[Text for analysis]
▼

- DVD release
- Written by: Joyce Heft Brotman
- Directed by: Michael Switzer
- Starring: Reba McEntire Bess Armstrong Tim Matheson Scott Foley
- Theme music composer: Michael Tavera
- Country of origin: United States
- Original language: English

Production
- Producer: William Shippey
- Editor: Mark W. Rosenbaum
- Running time: 120 minutes

Original release
- Network: CBS
- Release: September 27, 1998

= Forever Love (1998 film) =

Forever Love is a 1998 television film, partially based on Annie Shapiro's awakening, starring Reba McEntire and Bess Armstrong.

==Plot==
Lizzie (Reba McEntire) and Alex Brooks (Tim Matheson) are a fairy tale young couple, wildly in love and the parents of a little girl named Emma. Without warning, Lizzie suffers a stroke at the age of twenty-four. Alex is informed by the hospital doctors that Lizzie has slipped into a deep coma and there is nothing to do but wait to see if she comes out of it. Determined to keep his vow to love Lizzie in sickness and in health, Alex decides to bring her home to care for her. Gail, Lizzie's best friend, helps and consoles Alex. However, Gail's help extends further when she aids in raising Emma as well. When Gail's husband is killed in a car crash, Alex, Gail and Emma form a practical family unit of their own.

Twenty years after her stroke, Lizzie wakes up. Miraculously, she is pronounced perfectly healthy and begins to try to assimilate back into a world that has radically changed. Emma, who is about to be married, is thrilled to have her mother back, as are Alex and Gail. But, Lizzie's presence is also confusing for all of them as she attempts to move back into the place she rightfully occupies in their lives.

==Cast==
- Reba McEntire as Lizzie Brooks
- Tim Matheson as Alex Brooks
- Bess Armstrong as Gail
- Heather Stephens as Emma
- Scott Foley as David
- Gary Hershberger as Chuck
- Richard Biggs as Dr. Berris

==Music==
Scenes from the movie are featured in Reba's music video of the song, "Forever Love".

▲

[Aim of the task]
Reproduce the entire Forever Love article word for word. The lines after the article play no role here.

[Extracted entries]
▼

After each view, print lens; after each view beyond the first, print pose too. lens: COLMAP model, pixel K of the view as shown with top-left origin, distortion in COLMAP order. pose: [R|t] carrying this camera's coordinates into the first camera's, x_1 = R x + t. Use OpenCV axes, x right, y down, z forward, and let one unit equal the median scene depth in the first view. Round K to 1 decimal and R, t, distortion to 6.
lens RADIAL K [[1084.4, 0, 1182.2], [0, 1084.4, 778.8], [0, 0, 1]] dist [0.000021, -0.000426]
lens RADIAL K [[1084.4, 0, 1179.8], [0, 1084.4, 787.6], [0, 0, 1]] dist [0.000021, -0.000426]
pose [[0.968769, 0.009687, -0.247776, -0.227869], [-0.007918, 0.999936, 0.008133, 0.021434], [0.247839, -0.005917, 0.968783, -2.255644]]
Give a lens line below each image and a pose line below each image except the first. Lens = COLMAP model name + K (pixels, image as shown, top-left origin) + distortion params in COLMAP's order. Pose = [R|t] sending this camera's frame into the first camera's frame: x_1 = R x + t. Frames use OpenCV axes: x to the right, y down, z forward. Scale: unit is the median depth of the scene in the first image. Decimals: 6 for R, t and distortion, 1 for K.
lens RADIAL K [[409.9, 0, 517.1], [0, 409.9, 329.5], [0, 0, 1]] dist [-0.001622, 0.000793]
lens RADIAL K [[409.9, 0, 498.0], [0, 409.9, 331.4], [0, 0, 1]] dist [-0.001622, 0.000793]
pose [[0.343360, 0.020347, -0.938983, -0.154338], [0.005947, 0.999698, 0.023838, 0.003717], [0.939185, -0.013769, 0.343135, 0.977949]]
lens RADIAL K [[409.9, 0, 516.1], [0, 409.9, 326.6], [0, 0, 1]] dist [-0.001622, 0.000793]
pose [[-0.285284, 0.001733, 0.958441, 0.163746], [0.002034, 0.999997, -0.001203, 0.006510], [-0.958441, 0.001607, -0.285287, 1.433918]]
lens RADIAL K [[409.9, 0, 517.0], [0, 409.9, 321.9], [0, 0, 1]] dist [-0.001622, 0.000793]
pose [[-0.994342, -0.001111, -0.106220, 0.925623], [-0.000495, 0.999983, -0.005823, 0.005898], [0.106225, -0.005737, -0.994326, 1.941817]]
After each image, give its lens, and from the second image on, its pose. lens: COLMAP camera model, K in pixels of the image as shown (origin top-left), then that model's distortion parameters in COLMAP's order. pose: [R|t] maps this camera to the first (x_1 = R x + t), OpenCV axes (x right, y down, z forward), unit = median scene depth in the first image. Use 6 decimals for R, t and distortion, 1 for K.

▲

[Expected answer]
- DVD release
- Written by: Joyce Heft Brotman
- Directed by: Michael Switzer
- Starring: Reba McEntire Bess Armstrong Tim Matheson Scott Foley
- Theme music composer: Michael Tavera
- Country of origin: United States
- Original language: English

Production
- Producer: William Shippey
- Editor: Mark W. Rosenbaum
- Running time: 120 minutes

Original release
- Network: CBS
- Release: September 27, 1998

= Forever Love (1998 film) =

Forever Love is a 1998 television film, partially based on Annie Shapiro's awakening, starring Reba McEntire and Bess Armstrong.

==Plot==
Lizzie (Reba McEntire) and Alex Brooks (Tim Matheson) are a fairy tale young couple, wildly in love and the parents of a little girl named Emma. Without warning, Lizzie suffers a stroke at the age of twenty-four. Alex is informed by the hospital doctors that Lizzie has slipped into a deep coma and there is nothing to do but wait to see if she comes out of it. Determined to keep his vow to love Lizzie in sickness and in health, Alex decides to bring her home to care for her. Gail, Lizzie's best friend, helps and consoles Alex. However, Gail's help extends further when she aids in raising Emma as well. When Gail's husband is killed in a car crash, Alex, Gail and Emma form a practical family unit of their own.

Twenty years after her stroke, Lizzie wakes up. Miraculously, she is pronounced perfectly healthy and begins to try to assimilate back into a world that has radically changed. Emma, who is about to be married, is thrilled to have her mother back, as are Alex and Gail. But, Lizzie's presence is also confusing for all of them as she attempts to move back into the place she rightfully occupies in their lives.

==Cast==
- Reba McEntire as Lizzie Brooks
- Tim Matheson as Alex Brooks
- Bess Armstrong as Gail
- Heather Stephens as Emma
- Scott Foley as David
- Gary Hershberger as Chuck
- Richard Biggs as Dr. Berris

==Music==
Scenes from the movie are featured in Reba's music video of the song, "Forever Love".